I stroked the soft fur between his eyes; he closed them in ecstasy. “Maybe something elegant, like Prince.”
“No offence, Miz P. but that dog is truly not elegant. You remember that old TV show, The Beverly Hillbillies? Didn’t they have a dog sort of like him?”
“Maybe. No, I think that dog was a bloodhound. Loved that show. Remember when Jethro signed up to take a correspondence course to become a brain
surgeon? Lord that was funny.” We both laughed and the coon dog eyed us suspiciously. “I still say he looks elegant. Sort of.”
“I told you, you have sucker written across your forehead. He’s not a Prince. Looks more like an Alfie to me.”
“Alfie?” The dog’s ears perked up. “Where did that come from?”
Susan shook her head and stood up to leave. “No idea. Sometimes the universe just speaks. Gotta go, or I’ll be late for class.”
As the door closed behind Susan, Alfie yawned again and resumed his position in front of the fire.
After three back-to-back sessions at the women’s shelter, I was ready to talk about something other than family violence. Mrs. Allen’s property was about a mile down the two lane road from mine, though probably less, if you went as the crow flies, up and over the laurel and oak knob that caused the paved road to curve sharply like an inch worm in motion. Her small, weathered green, frame house faced Fells Creek, just like mine, but it sat some two hundred feet uphill. A ribbon of smoke trailed upward from the red brick chimney breaking the rusted metal ridgeline. With its narrow front stoop tucked under an aged roof overhang, the house seemed more indigenous to the Western North Carolina Mountains than my newly built large cabin, with its extravagant wrap around porches and stone fireplaces.
A wind chime of worn silver spoons and chunks of colored glass clinked to life above the back door when I knocked. No answer. I knocked again, and called out, “Hello?”
“Hello yourself. Come round to the side. I’m aback here.”

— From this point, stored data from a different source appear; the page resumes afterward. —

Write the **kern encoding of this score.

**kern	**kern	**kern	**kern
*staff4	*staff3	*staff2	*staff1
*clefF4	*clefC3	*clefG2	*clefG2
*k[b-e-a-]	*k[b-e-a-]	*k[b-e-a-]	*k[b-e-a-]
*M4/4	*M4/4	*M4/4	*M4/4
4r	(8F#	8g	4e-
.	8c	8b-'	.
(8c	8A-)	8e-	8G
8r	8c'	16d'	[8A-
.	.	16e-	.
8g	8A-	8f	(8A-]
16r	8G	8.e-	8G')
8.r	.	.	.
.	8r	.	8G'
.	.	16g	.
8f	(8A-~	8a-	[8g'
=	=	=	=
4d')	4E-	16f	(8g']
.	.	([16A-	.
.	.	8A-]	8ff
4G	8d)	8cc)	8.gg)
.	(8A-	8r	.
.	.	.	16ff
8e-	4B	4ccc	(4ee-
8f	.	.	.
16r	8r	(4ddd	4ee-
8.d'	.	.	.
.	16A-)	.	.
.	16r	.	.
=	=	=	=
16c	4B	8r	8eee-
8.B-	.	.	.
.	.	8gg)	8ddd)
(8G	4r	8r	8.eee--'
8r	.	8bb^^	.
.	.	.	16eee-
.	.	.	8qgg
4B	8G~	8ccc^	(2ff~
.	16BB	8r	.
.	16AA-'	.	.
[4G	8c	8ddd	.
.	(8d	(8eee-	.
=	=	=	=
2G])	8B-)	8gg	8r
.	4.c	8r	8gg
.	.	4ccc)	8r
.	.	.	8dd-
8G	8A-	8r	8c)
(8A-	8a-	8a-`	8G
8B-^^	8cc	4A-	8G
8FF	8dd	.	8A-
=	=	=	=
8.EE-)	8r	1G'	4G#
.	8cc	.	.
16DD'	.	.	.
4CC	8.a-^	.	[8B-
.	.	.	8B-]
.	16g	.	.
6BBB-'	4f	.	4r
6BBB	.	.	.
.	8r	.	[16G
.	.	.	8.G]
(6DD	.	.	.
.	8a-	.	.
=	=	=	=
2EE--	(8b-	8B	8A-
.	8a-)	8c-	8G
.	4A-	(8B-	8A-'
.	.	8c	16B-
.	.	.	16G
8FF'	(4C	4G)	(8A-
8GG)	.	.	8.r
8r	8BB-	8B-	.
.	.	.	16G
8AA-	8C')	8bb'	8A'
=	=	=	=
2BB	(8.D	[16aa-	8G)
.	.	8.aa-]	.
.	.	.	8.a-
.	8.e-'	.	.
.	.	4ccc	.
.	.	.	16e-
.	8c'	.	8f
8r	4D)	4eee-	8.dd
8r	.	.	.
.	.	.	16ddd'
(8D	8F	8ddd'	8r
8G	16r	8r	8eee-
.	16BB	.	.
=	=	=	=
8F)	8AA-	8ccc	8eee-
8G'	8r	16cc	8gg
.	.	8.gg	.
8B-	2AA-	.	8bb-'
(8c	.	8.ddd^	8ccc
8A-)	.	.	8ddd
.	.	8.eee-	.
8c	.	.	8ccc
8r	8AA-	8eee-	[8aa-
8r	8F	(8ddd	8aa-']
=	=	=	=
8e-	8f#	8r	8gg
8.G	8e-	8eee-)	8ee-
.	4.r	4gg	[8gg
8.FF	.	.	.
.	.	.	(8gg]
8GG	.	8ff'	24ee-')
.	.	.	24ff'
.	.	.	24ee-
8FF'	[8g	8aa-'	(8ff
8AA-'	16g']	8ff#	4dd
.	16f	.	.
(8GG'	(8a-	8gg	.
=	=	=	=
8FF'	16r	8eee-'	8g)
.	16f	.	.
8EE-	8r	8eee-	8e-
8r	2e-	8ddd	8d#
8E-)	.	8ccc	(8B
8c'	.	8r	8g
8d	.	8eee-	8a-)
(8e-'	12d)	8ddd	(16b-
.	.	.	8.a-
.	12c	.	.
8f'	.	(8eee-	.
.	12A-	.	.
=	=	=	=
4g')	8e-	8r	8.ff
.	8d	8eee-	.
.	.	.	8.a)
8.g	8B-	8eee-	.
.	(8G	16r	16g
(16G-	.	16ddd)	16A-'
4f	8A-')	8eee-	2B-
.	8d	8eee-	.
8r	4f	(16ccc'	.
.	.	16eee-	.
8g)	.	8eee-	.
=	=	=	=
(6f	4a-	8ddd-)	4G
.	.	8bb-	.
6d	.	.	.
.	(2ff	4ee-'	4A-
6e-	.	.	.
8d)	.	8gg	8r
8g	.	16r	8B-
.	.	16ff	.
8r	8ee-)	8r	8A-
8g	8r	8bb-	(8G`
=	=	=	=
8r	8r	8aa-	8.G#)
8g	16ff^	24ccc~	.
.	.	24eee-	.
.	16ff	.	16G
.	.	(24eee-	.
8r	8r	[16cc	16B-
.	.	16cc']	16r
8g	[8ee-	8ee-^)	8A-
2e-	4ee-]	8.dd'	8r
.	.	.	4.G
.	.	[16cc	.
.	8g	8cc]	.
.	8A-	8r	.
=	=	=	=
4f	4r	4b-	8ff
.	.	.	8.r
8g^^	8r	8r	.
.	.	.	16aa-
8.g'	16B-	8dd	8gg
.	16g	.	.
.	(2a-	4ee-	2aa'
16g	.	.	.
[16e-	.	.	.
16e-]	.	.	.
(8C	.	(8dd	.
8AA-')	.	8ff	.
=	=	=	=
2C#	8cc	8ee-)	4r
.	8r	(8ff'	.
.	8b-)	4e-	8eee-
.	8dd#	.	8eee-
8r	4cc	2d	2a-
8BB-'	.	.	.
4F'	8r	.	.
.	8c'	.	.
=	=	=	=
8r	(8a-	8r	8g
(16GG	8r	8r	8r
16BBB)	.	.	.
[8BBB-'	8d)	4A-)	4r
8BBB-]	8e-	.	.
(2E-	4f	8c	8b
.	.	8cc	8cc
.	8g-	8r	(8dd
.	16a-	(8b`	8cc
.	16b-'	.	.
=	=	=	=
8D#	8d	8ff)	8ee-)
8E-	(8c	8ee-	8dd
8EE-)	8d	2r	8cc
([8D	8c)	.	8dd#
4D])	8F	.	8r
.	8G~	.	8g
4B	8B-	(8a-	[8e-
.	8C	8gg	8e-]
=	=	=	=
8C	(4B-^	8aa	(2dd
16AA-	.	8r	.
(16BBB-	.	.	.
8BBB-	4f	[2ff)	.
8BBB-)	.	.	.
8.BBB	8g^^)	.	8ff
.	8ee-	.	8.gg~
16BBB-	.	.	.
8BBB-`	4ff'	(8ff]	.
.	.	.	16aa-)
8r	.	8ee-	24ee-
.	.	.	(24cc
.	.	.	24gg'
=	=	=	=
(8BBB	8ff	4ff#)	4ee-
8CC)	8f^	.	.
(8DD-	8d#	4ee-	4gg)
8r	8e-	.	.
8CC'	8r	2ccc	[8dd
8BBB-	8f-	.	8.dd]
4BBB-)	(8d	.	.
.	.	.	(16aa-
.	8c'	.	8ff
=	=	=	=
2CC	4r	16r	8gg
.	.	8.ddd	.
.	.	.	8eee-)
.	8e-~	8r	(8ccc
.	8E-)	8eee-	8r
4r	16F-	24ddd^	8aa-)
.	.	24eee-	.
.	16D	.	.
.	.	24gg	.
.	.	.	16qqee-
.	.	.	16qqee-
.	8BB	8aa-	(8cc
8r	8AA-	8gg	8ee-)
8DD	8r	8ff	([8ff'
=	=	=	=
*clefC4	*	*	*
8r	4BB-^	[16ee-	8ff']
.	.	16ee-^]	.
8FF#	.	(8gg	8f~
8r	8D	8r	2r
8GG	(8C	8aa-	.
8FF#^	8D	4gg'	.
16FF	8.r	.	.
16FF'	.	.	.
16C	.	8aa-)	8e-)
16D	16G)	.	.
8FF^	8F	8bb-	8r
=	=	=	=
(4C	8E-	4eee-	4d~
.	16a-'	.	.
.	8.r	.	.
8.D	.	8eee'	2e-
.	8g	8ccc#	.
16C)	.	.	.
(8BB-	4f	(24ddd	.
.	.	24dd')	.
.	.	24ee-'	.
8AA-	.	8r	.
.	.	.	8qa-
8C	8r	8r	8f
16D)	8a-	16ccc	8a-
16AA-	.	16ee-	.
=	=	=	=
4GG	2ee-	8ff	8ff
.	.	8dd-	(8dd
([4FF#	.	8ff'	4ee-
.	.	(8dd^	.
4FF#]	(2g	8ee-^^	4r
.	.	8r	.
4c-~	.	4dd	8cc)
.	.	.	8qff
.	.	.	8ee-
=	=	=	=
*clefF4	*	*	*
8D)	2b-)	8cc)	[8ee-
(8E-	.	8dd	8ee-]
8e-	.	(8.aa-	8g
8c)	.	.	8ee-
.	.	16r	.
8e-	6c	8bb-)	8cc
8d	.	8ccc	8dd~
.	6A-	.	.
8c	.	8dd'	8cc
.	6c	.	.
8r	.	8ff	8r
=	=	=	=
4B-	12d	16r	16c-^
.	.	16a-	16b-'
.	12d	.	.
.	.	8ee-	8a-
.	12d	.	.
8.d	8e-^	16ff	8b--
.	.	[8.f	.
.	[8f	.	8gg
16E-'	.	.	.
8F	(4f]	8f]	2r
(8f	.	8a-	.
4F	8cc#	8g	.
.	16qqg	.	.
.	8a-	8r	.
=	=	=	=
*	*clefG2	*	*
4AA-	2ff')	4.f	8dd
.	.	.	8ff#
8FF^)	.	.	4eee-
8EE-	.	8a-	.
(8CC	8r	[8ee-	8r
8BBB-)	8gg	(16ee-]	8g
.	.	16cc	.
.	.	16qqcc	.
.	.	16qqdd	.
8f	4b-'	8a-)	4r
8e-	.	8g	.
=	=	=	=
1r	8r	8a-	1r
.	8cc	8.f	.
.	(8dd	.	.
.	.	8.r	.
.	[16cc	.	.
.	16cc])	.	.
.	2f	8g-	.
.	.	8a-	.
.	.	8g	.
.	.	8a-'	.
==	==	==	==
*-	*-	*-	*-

I retreated from the back porch and followed the voice. Mrs. Allen was leaning uphill into the slope of the back yard, hoeing furiously at a circular burned out patch of grass. A single charred ladder-back chair lay upended in the middle of the circle like a burnt offering.
“Mrs. Allen, what in the world are you doing? Can I help you?”
“Why, Lordy no. I’m done here.” She straightened up to her full height of about my own five foot four and wiped soot from her forehead with her apron. “You can take this here hoe for me, if you would, whilst I put this old chair in the pump house.”
I took the proffered hoe and looked for somewhere to lean it against the house. “That’s fine. Just prop it any old place where I won’t step on it and knock a knot on my old head. It sure is good to see you, Miz Promise. Come on in and I’ll make us a cup of tea.” She shoved the burned chair through the door of the concrete well house and ushered me to the back door. “You know, I believe I can find a slice or two of pound cake left in the pantry. Let’s have us some with our tea. There ain’t anything better than a little sweet treat of an afternoon. Don’t you agree?”
Having survived raising a teenaged son, I knew that a constant patter of talk usually serves as a sleight of hand to distract. Mrs. Allen obviously didn’t want me asking about her burned chair or the odd coincidence that both of us had fires on the same day. I’d play nice and have tea, then ask questions.
With a wave of her hand, Mrs. Allen directed me to one of five kitchen chairs—all identical to the burned carcass now in the well house— grouped around a big oak table. I sat. She washed her hands at the kitchen sink, poured water from a simmering kettle on the stove into two mugs, and moved a bulbous brown squirrel cookie jar from the counter to face me at the table.
“Here you go. Just take that lid off and choose a tea flavor to suit you,” she said, and pulled out another chair, which was already occupied by a fluffy, neon blue, stuffed elephant. “Well, would you look-a- there, that girl’s done gone out to play without her elephant. She don’t hardly ever do that.”